W niedzielę (28 maja) w zderzeniu dwóch pojazdów zginęło pięć osób. Prokurator Daniel Prokopowicz, rzecznik Prokuratury Okręgowej w Kielcach informuje, że mężczyzna został przesłuchany w charakterze podejrzanego w poniedziałek (29 maja) wieczorem.
– Usłyszał zarzut spowodowania wypadku drogowego ze skutkiem śmiertelnym w stanie nietrzeźwości i pod wpływem narkotyków. Jest to czyn zagrożony karą do 12 lat pozbawienia wolności – mówi Daniel Prokopowicz.
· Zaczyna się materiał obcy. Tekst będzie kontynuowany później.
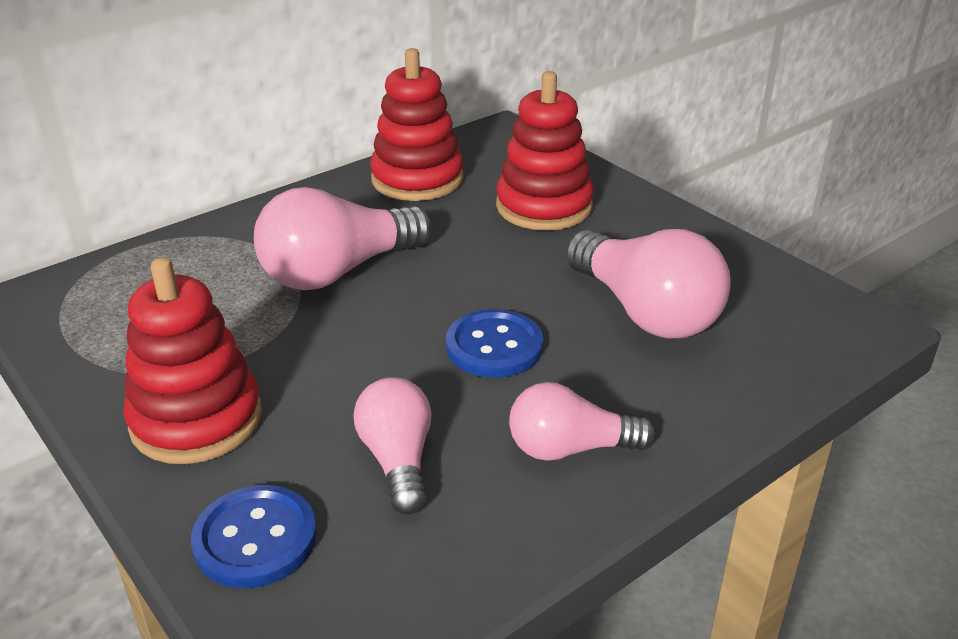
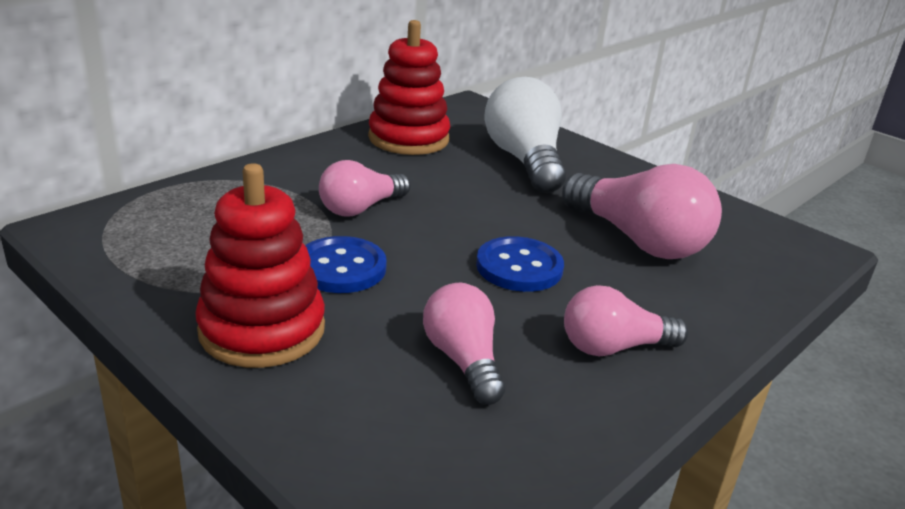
camera: 10 degrees left, 5 degrees down
(255, 539) = (349, 431): blue button -> blue button (341, 268)
(338, 271) = (361, 208): pink light bulb -> pink light bulb, size x0.62
(544, 206) = (524, 161): red stacking toy -> white light bulb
Prokuratura nie zdradza, jaką ilość alkoholu miał we krwi kierowca, w chwili zdarzenia.
– Nie podajemy obecnie szczegółowych informacji. Ustalenia, które poczyniliśmy pozwoliły przyjąć, że mężczyzna prowadził samochód w stanie nietrzeźwości. Przypomnę, że pobraliśmy do szczegółowych badań krew – dodaje prokurator.
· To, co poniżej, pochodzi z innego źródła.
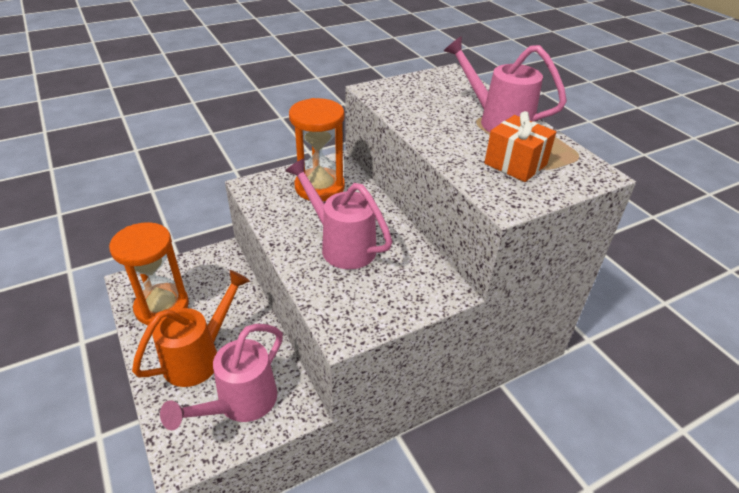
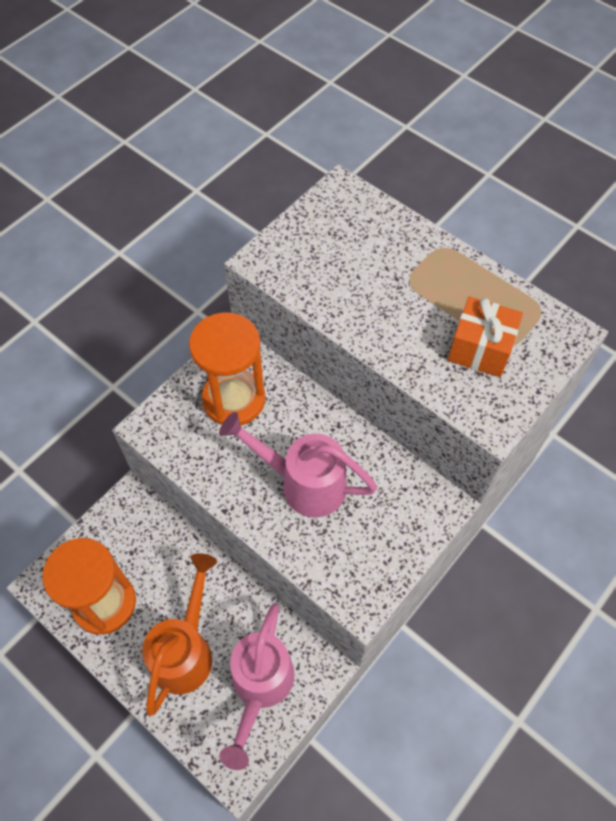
camera: 20 degrees left, 20 degrees up
(497, 121) = (433, 275): pink watering can -> none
W toku są także sekcje zwłok. Prokuratura zawnioskowała do sądu o tymczasowe aresztowanie podejrzanego. We wtorek (30 maja) sąd powinien rozpatrzeć ten wniosek.
Ze wstępnych ustaleń policji wynika, że 37-letni kierowca mercedesa stracił panowanie nad pojazdem, zjechał na przeciwny pas i uderzył czołowo w prawidłowo jadącego fiata punto. Śmierć na miejscu poniosło pięć osób: 72-letni kierowca fiata oraz czworo z nim podróżujących pasażerów. W pojeździe znajdował się także 15-letni chłopiec, który został ranny. Osoby te prawdopodobnie wracały z wesela.